Mary Maples Dunn, acting dean of the Institute, said she will leave it to the first permanently-appointed dean to choose the first Murray professor.

The Murray professorship is not bound by criteria for any specific academic field, but instead will be appointed by the Dean of Radcliffe.

"The dean will have to decide what field [the professor will be from]. The Murrays have not said they have an interest in one subject over another," Dunn said. "Once we have an [academic] field, we have to explore the possibilities. One asks, who are the best people in the area?"

Dunn said the first Murray professor will probably begin tenure in the fall of 2001.

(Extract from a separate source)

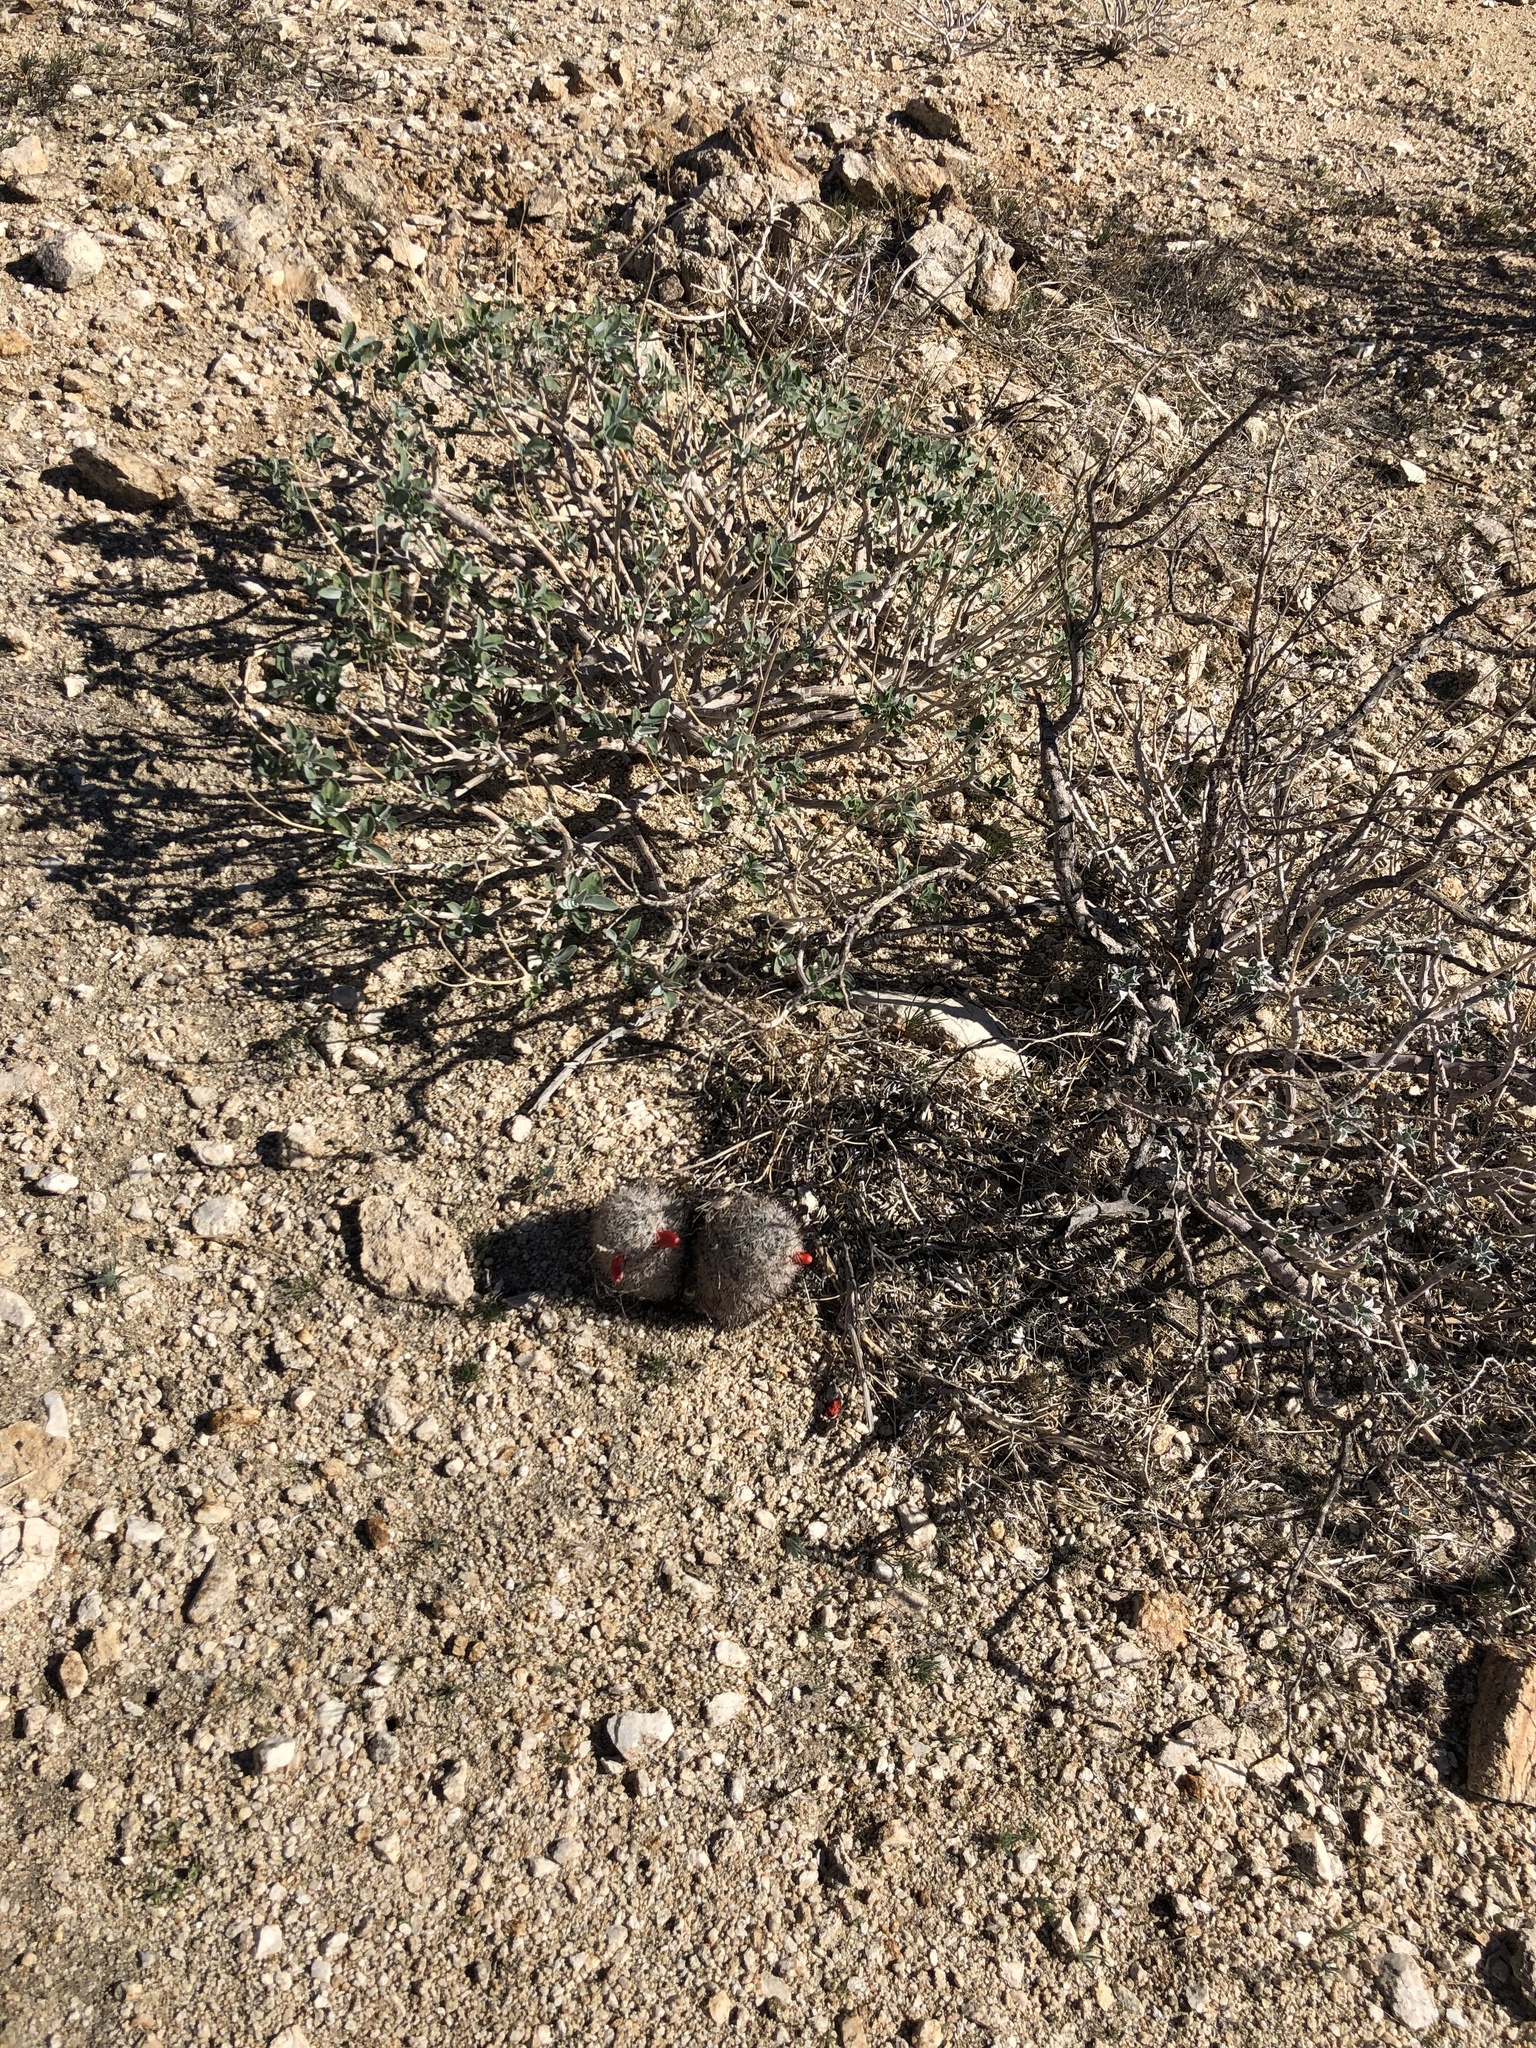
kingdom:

Murray's gift is the first donation to qualify for the matching monies from Harvard since the matching gift fund got up and running on Oct. 1. The fund, with $30 million for matching large gifts, was a component of the $150 million Harvard gave Radcliffe in the schools' merger agreement.

Only donations that fund half a fellowship or five-year professor appointment, which cost $750,000 and $1.5 million respectively, qualify for the matching funds from Harvard.

Suzanne Murray, in whose honor the chair is named, took part in the merger negotiations with Harvard and was one of the only trustees to attend last April's announcement of Harvard and Radcliffe's intention to merge.

Terrence Murray said in a press release that he hoped the professorship would encourage intellectuals to conduct research in Radcliffe's unique environment.

"In its new incarnation, Radcliffe will become a hub of cutting-edge scholarship and research and, I believe, the source of many solutions to challenges facing the world," Murray said.

Dunn said the Murray gift indicates strong support for Radcliffe as it sorts out what its goals and initiatives will be post-merger.

"A very significant donation has come in and it symbolizes a special kind of confidence and optimism in the Radcliffe Institute," Dunn said. " It's carrying this wonderful weight of approval and optimism."

Dunn has been crisscrossing the country in recent months, meeting with Radcliffe alumnae groups in various states, including New York, Washington D.C. and Chicago.

She said the tour is not to solicit donations for the seven-year, $100 million Radcliffe capital campaign, scheduled to end in June of this year. Instead, Dunn said she's been explaining the implications and nitty-gritty details of the merger.

"This round of visits is really to talk to alums about the changes [in Radcliffe], to answer their questions so that the first dean will be able to concentrate on talking about the present and future...and not have to be so concerned that everyone understand what we're doing," Dunn said.

Dunn will meet with the Radcliffe Club of Boston Jan. 27.